Sevgili dostlar, kıymetli okurlarımız sizlerle her Perşembe bu köşede birlikteyiz. Gerçek Fethiye Gazetemize ve özveriyle görevini yapan arkadaşlarımıza teşekkür ediyorum. Zaman zaman gündeme ilişkin görüşlerimizi paylaşırken bazen de düşündüren alıntılara yer veriyoruz. Bugün sizlerle tebessüm ettirdiği kadar da düşündürecek bir hikâyeye yer vermek istiyorum. Fıkra olarak daha önce duymuş olabilirsiniz. Farklı versiyonlarına da rastlayabilirsiniz. Fıkra deyip verdiği ders kısmını atlarsak bir faydası olmaz. Elde ettiklerimizin ister mal, ister makam olsun helal ve meşru yollardan elde edilmesinin önemini özetle anlatıyor. Birlikte okuyalım.
Köyün birisinde hırsızlık yapan ve uyanık geçinen biri alışmış olsa gerek, günlerden bir gün bir at çalmış. Atı satıp paraya çevirme zamanı geldiğini düşünerek, oğluna;
“Al bu atı pazara götür sat. Ben gidersem tanırlar” demiş.
Oğlu da atı satmak için almış pazara götürmüş. Pazarda, komşu köyden adamın biri atı görmüş beğenmiş. Ata iyice bakmış.
“Bunun ayağı sakat” demiş.
Oğlan da;
“Hayır, sakat değil” diye karşılık verince, adam;
“Bir bineyim o zaman” demiş.
Adam ata binmiş, gidiş o gidiş. Oğlan akşam eve gelmiş. Uyanık geçinen hırsız atın satıldığını düşünüp heyecanlanmış.
“Kaça sattın oğlum?” diye sormuş. Oğlu;
“Vallahi baba geldiği fiyata gitti” demiş.

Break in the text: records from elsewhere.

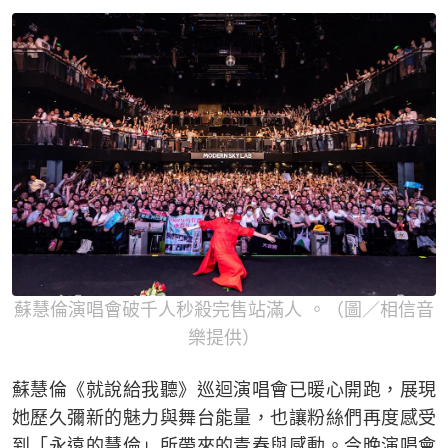
蘇慧倫演唱會破千人秒殺完售站滿人 。（圖／相信音
樂提供）
蘇慧倫《就說給我聽》巡迴演唱會已暖心開跑，展現
她歷久彌新的魅力與舞台能量，也讓粉絲們再度感受
到「永遠的慧倫」所帶來的青春與感動。今晚演唱會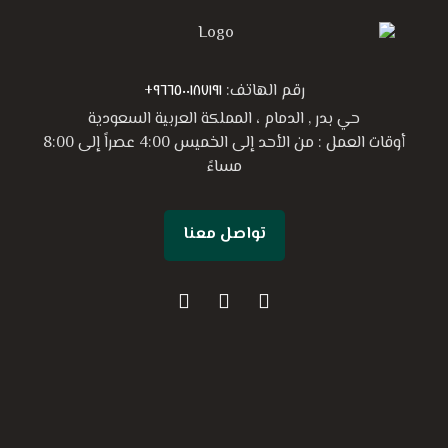
رقم الهاتف:
٩٦٦٥٠٠١٨٧١٩١+
حي بدر , الدمام ، المملكة العربية السعودية
أوقات العمل : من الأحد إلى الخميس 4:00 عصراً إلى 8:00
مساءً
تواصل معنا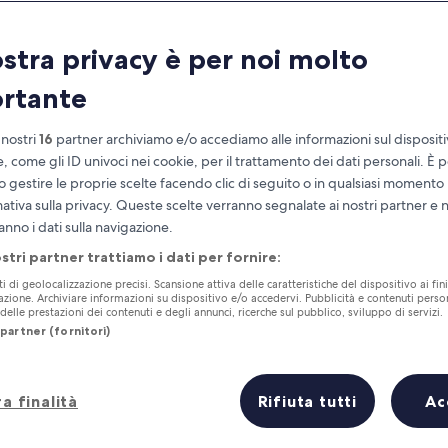
ostra privacy è per noi molto
rtante
 nostri
16
partner archiviamo e/o accediamo alle informazioni sul disposit
e, come gli ID univoci nei cookie, per il trattamento dei dati personali. È p
o gestire le proprie scelte facendo clic di seguito o in qualsiasi momento
mativa sulla privacy. Queste scelte verranno segnalate ai nostri partner e 
Accumula vantaggi con ogni notte di
anno i dati sulla navigazione.
soggiorno
ostri partner trattiamo i dati per fornire:
ti di geolocalizzazione precisi. Scansione attiva delle caratteristiche del dispositivo ai fini
cazione. Archiviare informazioni su dispositivo e/o accedervi. Pubblicità e contenuti person
elle prestazioni dei contenuti e degli annunci, ricerche sul pubblico, sviluppo di servizi.
partner (fornitori)
Domani
Questo fine settiman
7 ago - 8 ago
7 ago - 9 ago
a finalità
Rifiuta tutti
Ac
Prezzo più basso
Distanza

Günlük yaşantımızın hızlı akışında çoğu zaman fark etmesek te bu hikâyenin özetlediği örnekleri bolca görebiliriz. Temennimiz; Allah bizi helal olmayan mal ve meşru şekilde elde edilmeyen imkânlardan muhafaza buyursun. Bugün kısa tutalım. Yeni yazılarda tekrar buluşuncaya kadar sağlıklı, huzurlu ve mutlu kalın. Hoşcakalın.